Whilst there’s no denying the mounting excitement which builds at the approach of an impending holiday, there does come with that the pressure of expectation to have the time of your life. What if instead of opening up yourself to the possibility of disappointment you holed up in your hotel room, crafting the perfect holiday as exists in your mind’s eye? That’s the strategy of a French American tourist who struggles to embrace the potential for adventure waiting outside her door in Joe Gomez’s new short Ocean Breeze. DN invited Joe to share how his time on the road and Nashville’s generous creative community led him to this tale of self-imposed isolation.

Over the last couple of years I’ve been doing a lot of traveling for work. After a few too many nights in what felt like the same earth tone colored room in different cities, I started to find myself getting weary and instead of getting out, spending even more of my spare time hiding out in my hotel room. I started to have these scenes in my head of someone that wandered around in the same bored self-inflicted confinement, but they would misrepresent their situation and surroundings during phone calls to home, talking about swimming in the ocean when they’d really just been taking boredom baths. I had a ‘backstory’ for what might derail this person’s vacation so much, but once the main dots were connected, I wanted to leave the details vague to give the viewer a chance to relate and focus on the feelings of isolation and anxiety.

After weeks of searching for the right location, I finally found a hotel on the edge of downtown Nashville. The room had the right colors and textures that allowed our brilliant Art Director Beth Mathews, to create an imaginary beach-side hotel room that felt simultaneously real and nostalgic.

Unlike the long process of finding the right hotel, the search for our main character began and ended with Paulina Wisniewski. We connected through a friend and we met for coffee. I sent her an early draft, and when we met, she had the best questions about what the woman in the story was feeling in this scene, or why she would do this and not that in another.

We kept that same kind of dialogue going as I locked the script and then handed it over to her to translate into Québécois. I think that was a very helpful layer to the process as well because she really dove into each phrase and word for the right meaning and intention for what it’d need to translate to. As we filmed, I would act out the other side of the phone call and we tried to keep it as natural of a phone call as possible.

We filmed on a Canon c300mk2 with Canon Cinema Lenses (24 and 50mm.) With the big window wall and the practical lights in the room, we also chose to use a promist filter in front of the lenses to really take the edge off and get a nice glow halation. We wanted everything to be as natural as possible and lit from or added to the most logical natural/practical source in each scene. Our DP Jonathan Marzolla and gaffer Neal Clement were miracle workers in how they made such a cramped space work so well for the camera.

One of the only times we really had to “design” light was after that afternoon storm rolled in. The clouds hung around and all that bright natural sunlight through the window was gone and we still had two day scenes to shoot, specifically the oner where the maid comes into clean and kicks her out. We pretty much brought every light we had ( 6-7 quasar tubes and 2 kinos) outside and blasted them through the window to get as close as possible to what we had earlier that day.

I wanted to leave the details vague to give the viewer a chance to relate and focus on the feelings of isolation and anxiety.

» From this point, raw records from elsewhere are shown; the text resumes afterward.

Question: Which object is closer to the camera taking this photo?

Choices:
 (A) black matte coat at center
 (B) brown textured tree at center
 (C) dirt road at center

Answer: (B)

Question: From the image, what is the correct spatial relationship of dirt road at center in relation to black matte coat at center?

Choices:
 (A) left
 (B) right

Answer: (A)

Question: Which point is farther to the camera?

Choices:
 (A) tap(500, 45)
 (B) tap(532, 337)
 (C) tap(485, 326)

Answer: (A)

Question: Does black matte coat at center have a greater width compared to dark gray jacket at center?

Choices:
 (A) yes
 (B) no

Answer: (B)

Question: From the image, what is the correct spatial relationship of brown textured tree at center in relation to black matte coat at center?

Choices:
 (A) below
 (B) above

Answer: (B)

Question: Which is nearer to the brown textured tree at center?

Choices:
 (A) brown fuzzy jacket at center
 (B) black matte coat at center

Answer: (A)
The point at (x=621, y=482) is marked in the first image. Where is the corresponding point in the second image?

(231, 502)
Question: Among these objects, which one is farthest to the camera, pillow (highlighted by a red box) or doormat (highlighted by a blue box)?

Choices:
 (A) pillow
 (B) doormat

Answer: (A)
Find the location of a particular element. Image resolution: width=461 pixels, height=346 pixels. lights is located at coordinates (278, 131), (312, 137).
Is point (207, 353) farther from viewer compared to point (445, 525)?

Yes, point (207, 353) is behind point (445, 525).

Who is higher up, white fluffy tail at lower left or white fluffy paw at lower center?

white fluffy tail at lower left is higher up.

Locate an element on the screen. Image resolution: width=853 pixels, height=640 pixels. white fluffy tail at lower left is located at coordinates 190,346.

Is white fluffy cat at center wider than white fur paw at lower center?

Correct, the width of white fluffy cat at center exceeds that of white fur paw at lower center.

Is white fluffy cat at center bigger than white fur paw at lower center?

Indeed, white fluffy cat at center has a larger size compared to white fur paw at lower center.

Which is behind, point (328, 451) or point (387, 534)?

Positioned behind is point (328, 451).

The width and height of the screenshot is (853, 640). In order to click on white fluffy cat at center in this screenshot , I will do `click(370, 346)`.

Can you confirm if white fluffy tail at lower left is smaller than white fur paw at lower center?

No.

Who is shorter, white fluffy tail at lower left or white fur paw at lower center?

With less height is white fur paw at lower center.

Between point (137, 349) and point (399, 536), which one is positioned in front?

Moving into post-production, I was fortunate to collaborate with my friends Lucas Harger and Steve Horne of Bruton Stroube. There were several shots and elements that popped up during the shoot day that I intentionally didn’t mention when I sent them the footage so I could see from their unbiased perspectives if they found them as important as I did. The main example being making the picture of the lighthouse such a prominent element of the room and story.

Through Lucas’ editing and Steve’s sound design, they brought so much life to the film. In fact, they are responsible for some of my favorite moments of the short, ones that weren’t written or intentionally shot, which proves how much a film continues to be written in post.

Another element that I truly felt gave as much of a voice to the short as any script or footage was the music. Luckily for me, I didn’t have to look far. My wife, Vanita is an incredible artist who has had a life long love of film music and has composed the music for this and my last two documentary shorts. She wrote an incredible score that really focused on adding to the story. Her voice doing a lot of the wandering melody really drove the aimless moments and allowed for us to have that element without having the character doing something as on the nose as walking around and humming.

Nashville has an amazing and creative community of extremely generous people that really came alongside this project as they gave of their time, talents, and equipment. Even the weather chimed in and in the middle of the day, a huge unforecast storm blew in that ended up being the perfect backdrop to the phone call where she finally starts to show some of her cards. It really felt like a family affair as we all huddled in various corners of the room and filmed all 9 pages of the script in one day.

As far as upcoming projects. I’m currently working through a feature script that I wrote earlier this year and am in pre-production on a series of shorts that I have planned for next year.